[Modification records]

════════════════════

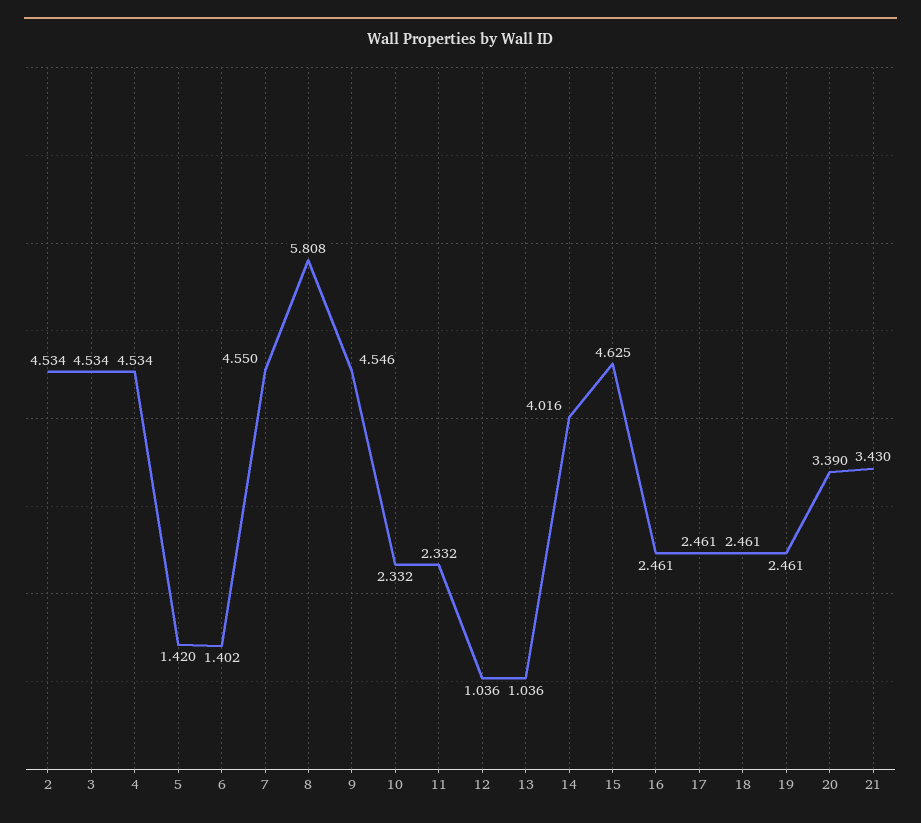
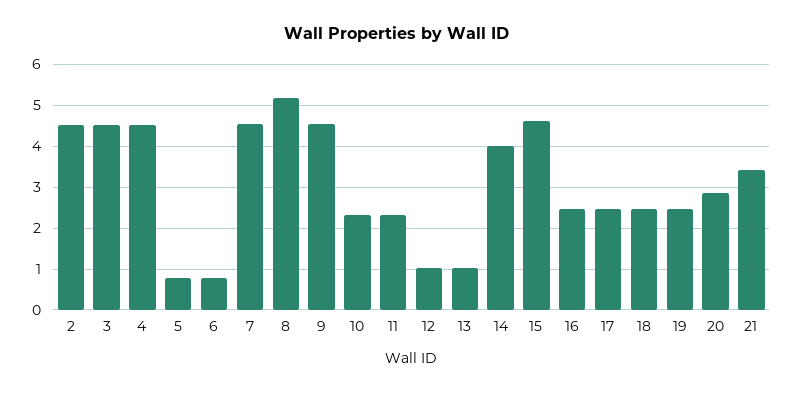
5: 1.42 -> 0.8
6: 1.402 -> 0.8
8: 5.808 -> 5.2
20: 3.39 -> 2.8

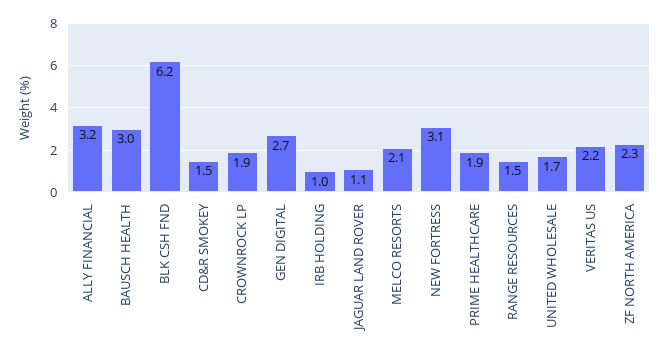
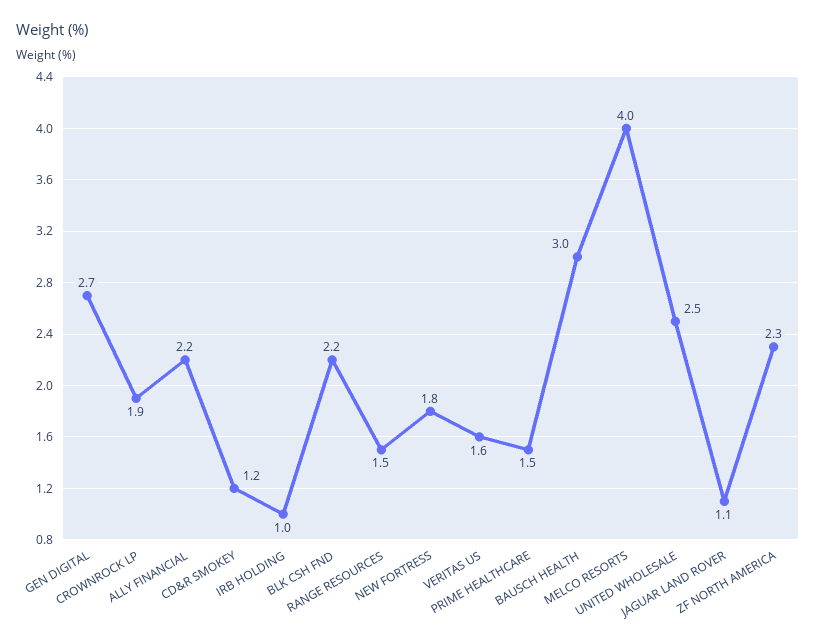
ALLY FINANCIAL: 3.2 -> 2.2
BLK CSH FND: 6.2 -> 2.2
CD&R SMOKEY: 1.5 -> 1.2
MELCO RESORTS: 2.1 -> 4
NEW FORTRESS: 3.1 -> 1.8
PRIME HEALTHCARE: 1.9 -> 1.5
UNITED WHOLESALE: 1.7 -> 2.5
VERITAS US: 2.2 -> 1.6

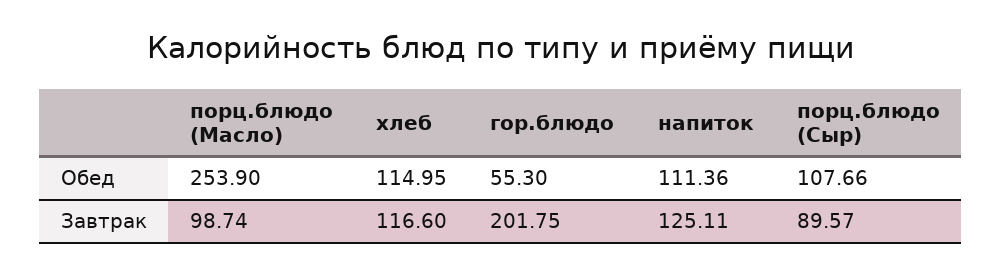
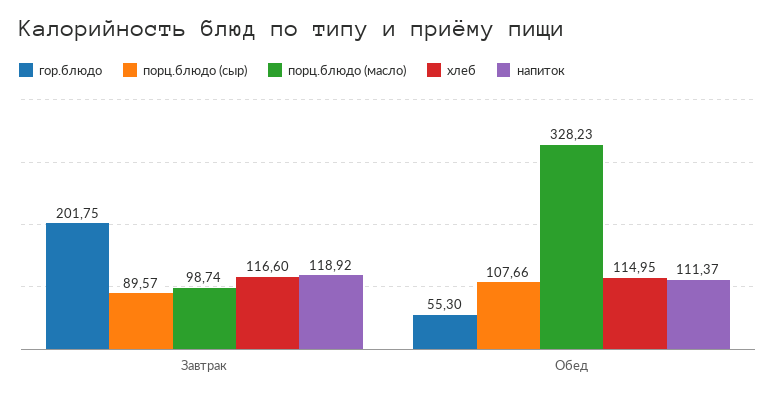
порц.блюдо (Масло), Обед: 253.9 -> 328.23
напиток, Обед: 111.36 -> 111.37
напиток, Завтрак: 125.11 -> 118.92

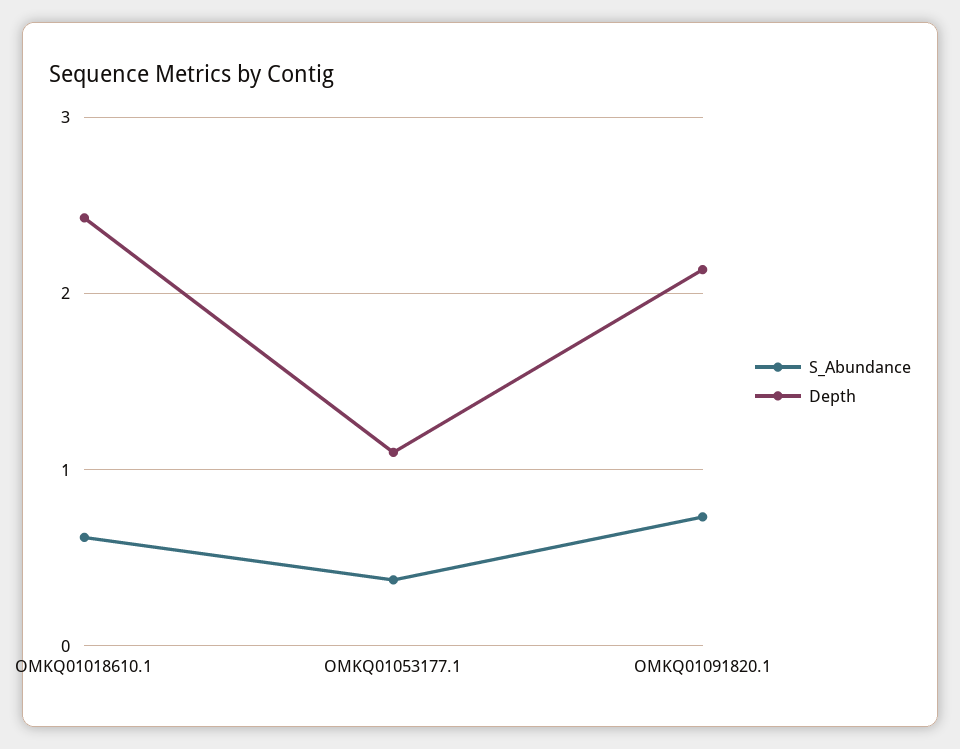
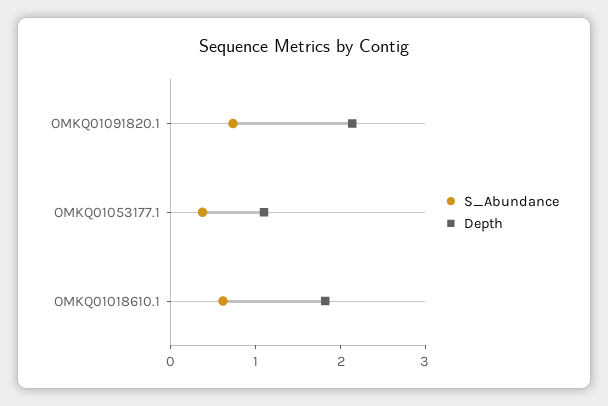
Depth, OMKQ01018610.1: 2.4 -> 1.8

════════════════════

— Task statement —
Write out all of the data above exactly, without any of its pictures.

— Task result —
5: 1.42 -> 0.8
6: 1.402 -> 0.8
8: 5.808 -> 5.2
20: 3.39 -> 2.8

ALLY FINANCIAL: 3.2 -> 2.2
BLK CSH FND: 6.2 -> 2.2
CD&R SMOKEY: 1.5 -> 1.2
MELCO RESORTS: 2.1 -> 4
NEW FORTRESS: 3.1 -> 1.8
PRIME HEALTHCARE: 1.9 -> 1.5
UNITED WHOLESALE: 1.7 -> 2.5
VERITAS US: 2.2 -> 1.6

порц.блюдо (Масло), Обед: 253.9 -> 328.23
напиток, Обед: 111.36 -> 111.37
напиток, Завтрак: 125.11 -> 118.92

Depth, OMKQ01018610.1: 2.4 -> 1.8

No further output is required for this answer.